(GIVEN INFORMATION):

"""

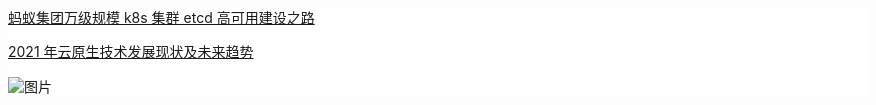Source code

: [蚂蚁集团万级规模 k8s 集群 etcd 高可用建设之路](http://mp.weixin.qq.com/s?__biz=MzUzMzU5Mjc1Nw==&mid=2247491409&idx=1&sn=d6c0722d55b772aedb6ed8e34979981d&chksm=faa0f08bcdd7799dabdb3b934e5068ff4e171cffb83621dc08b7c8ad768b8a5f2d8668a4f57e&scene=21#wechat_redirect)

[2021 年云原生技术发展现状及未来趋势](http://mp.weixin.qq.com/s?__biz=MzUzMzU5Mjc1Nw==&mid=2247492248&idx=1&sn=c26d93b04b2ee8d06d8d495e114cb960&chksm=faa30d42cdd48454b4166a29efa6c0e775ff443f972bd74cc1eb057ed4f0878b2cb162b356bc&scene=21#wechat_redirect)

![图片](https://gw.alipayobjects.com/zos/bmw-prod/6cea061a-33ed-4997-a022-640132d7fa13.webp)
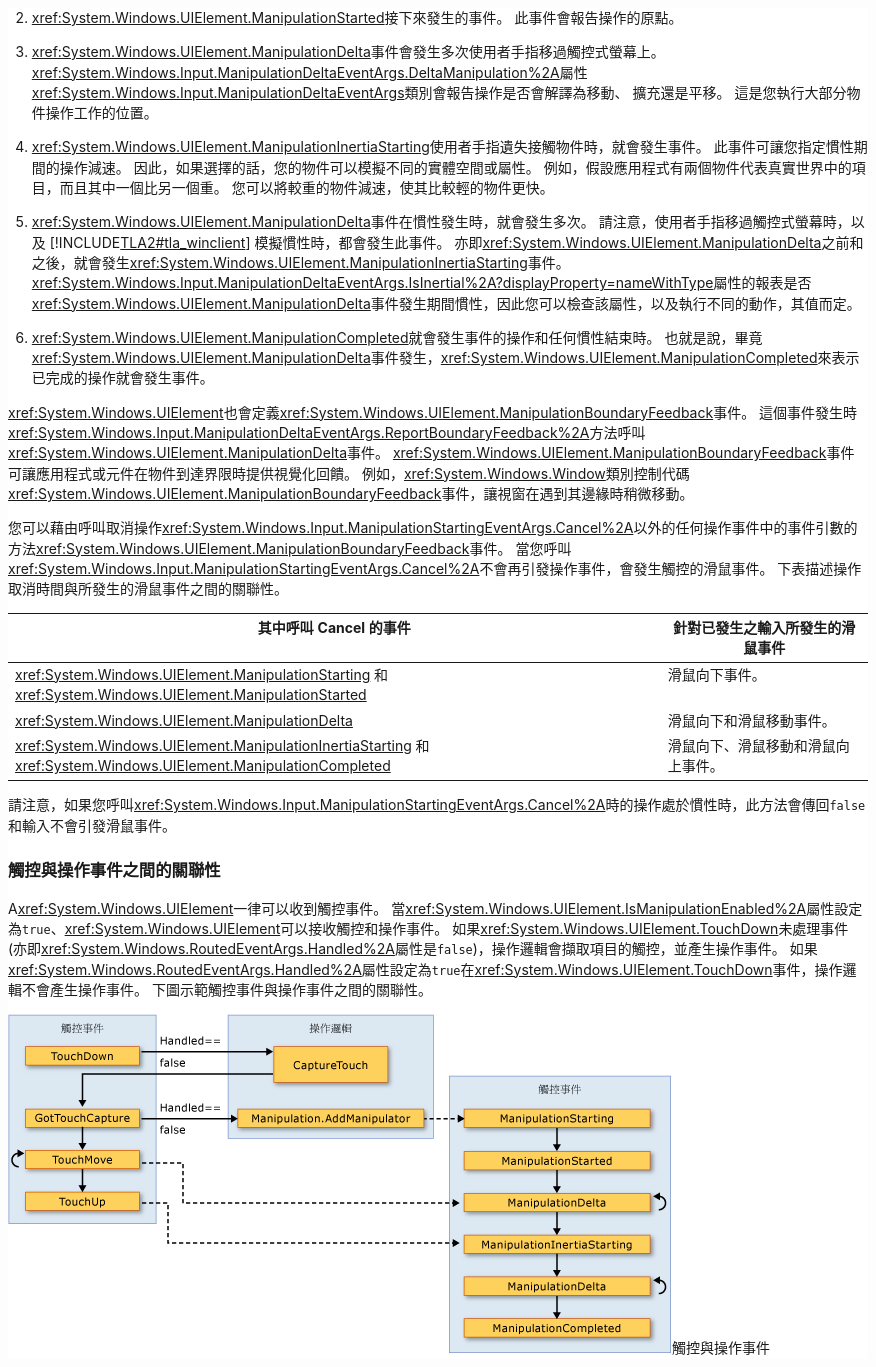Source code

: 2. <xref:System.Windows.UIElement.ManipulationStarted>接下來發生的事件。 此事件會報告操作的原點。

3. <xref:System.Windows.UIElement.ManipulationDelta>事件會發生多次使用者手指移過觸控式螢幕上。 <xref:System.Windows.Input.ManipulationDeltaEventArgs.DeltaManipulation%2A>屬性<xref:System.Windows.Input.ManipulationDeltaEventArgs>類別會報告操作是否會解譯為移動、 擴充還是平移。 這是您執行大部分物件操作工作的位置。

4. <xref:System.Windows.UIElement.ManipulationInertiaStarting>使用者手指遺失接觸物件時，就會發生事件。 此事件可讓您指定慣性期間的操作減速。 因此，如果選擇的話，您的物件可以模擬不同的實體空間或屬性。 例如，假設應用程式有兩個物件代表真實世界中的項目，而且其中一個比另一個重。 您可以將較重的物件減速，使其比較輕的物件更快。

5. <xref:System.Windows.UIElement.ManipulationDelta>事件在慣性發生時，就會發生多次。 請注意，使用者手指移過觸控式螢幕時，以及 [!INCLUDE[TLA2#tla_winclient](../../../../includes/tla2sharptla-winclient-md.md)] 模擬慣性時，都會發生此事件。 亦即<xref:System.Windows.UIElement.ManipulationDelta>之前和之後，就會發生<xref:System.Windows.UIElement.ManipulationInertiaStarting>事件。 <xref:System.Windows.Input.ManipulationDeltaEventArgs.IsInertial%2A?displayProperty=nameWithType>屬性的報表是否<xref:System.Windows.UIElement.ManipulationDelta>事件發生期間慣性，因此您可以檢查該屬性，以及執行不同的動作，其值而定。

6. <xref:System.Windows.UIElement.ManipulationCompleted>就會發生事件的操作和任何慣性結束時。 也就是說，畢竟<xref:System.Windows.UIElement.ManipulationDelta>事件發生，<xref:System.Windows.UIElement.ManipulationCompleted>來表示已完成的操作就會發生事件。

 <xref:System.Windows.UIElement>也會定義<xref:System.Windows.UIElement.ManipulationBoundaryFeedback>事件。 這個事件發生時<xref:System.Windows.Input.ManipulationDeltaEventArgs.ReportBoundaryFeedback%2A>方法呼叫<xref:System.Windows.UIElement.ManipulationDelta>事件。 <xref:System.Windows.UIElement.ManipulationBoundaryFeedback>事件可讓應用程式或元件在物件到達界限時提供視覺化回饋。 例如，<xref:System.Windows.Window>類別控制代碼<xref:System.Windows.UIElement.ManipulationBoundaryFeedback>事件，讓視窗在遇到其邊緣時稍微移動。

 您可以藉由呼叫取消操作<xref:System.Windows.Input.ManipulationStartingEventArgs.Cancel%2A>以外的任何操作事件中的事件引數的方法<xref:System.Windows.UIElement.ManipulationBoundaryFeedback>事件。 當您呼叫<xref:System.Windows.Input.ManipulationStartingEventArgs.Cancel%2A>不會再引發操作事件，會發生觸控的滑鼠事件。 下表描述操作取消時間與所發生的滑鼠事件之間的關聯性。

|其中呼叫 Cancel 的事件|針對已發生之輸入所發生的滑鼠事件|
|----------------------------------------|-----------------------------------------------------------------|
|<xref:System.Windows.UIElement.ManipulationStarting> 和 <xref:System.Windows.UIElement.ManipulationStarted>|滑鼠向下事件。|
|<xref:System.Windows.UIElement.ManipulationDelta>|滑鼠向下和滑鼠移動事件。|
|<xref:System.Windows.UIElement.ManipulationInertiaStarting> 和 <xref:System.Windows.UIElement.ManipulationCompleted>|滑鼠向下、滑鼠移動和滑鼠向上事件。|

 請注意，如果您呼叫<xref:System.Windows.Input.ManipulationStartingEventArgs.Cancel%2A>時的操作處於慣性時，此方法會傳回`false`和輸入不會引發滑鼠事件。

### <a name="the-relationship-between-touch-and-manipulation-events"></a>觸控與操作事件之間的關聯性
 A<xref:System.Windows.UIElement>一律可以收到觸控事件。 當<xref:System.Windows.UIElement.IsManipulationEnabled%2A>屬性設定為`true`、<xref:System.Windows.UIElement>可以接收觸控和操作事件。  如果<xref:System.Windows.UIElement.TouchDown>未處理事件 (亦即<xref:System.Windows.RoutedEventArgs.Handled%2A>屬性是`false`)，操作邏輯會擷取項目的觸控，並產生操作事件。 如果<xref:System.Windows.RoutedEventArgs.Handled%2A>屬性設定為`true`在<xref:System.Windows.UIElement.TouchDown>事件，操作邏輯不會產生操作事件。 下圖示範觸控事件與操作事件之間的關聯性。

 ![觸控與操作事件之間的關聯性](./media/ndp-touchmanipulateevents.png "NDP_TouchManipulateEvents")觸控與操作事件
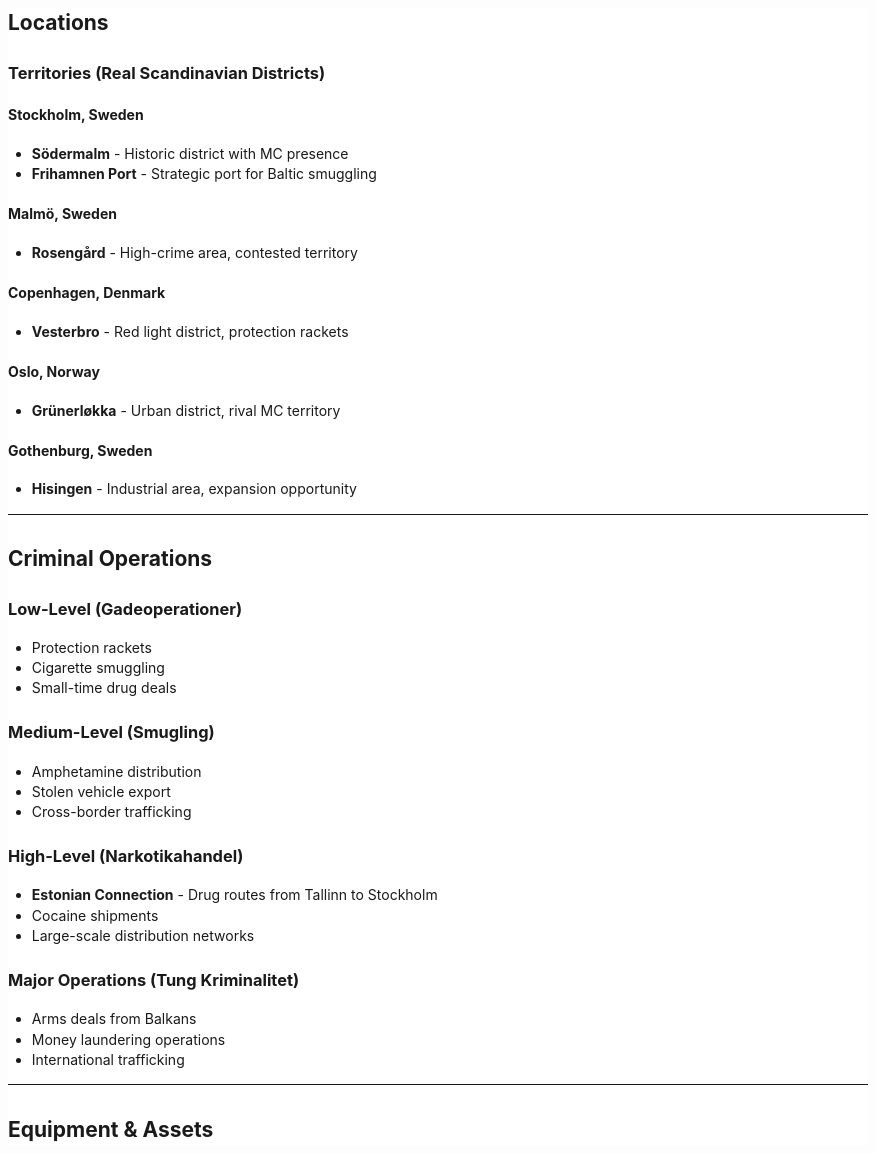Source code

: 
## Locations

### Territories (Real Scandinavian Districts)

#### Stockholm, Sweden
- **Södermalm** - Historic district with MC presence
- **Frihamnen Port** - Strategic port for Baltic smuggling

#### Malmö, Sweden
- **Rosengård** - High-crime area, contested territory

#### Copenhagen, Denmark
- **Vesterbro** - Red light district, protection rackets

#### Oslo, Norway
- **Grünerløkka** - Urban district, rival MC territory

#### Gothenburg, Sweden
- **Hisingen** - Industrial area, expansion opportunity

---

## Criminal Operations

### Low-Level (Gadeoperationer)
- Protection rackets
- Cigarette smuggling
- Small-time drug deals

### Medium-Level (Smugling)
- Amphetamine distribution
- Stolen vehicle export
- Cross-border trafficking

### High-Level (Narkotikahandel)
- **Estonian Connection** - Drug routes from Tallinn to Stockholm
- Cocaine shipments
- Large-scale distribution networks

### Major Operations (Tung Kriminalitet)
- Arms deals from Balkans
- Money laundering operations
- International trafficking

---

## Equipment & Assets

"""

Your reply should be the lines of the records from the start through the line with "[蚂蚁集团万级规模 k8s 集群", copied word for word, pictures omitted.

(EXPECTED ANSWER):
Source code

: [蚂蚁集团万级规模 k8s 集群 etcd 高可用建设之路](http://mp.weixin.qq.com/s?__biz=MzUzMzU5Mjc1Nw==&mid=2247491409&idx=1&sn=d6c0722d55b772aedb6ed8e34979981d&chksm=faa0f08bcdd7799dabdb3b934e5068ff4e171cffb83621dc08b7c8ad768b8a5f2d8668a4f57e&scene=21#wechat_redirect)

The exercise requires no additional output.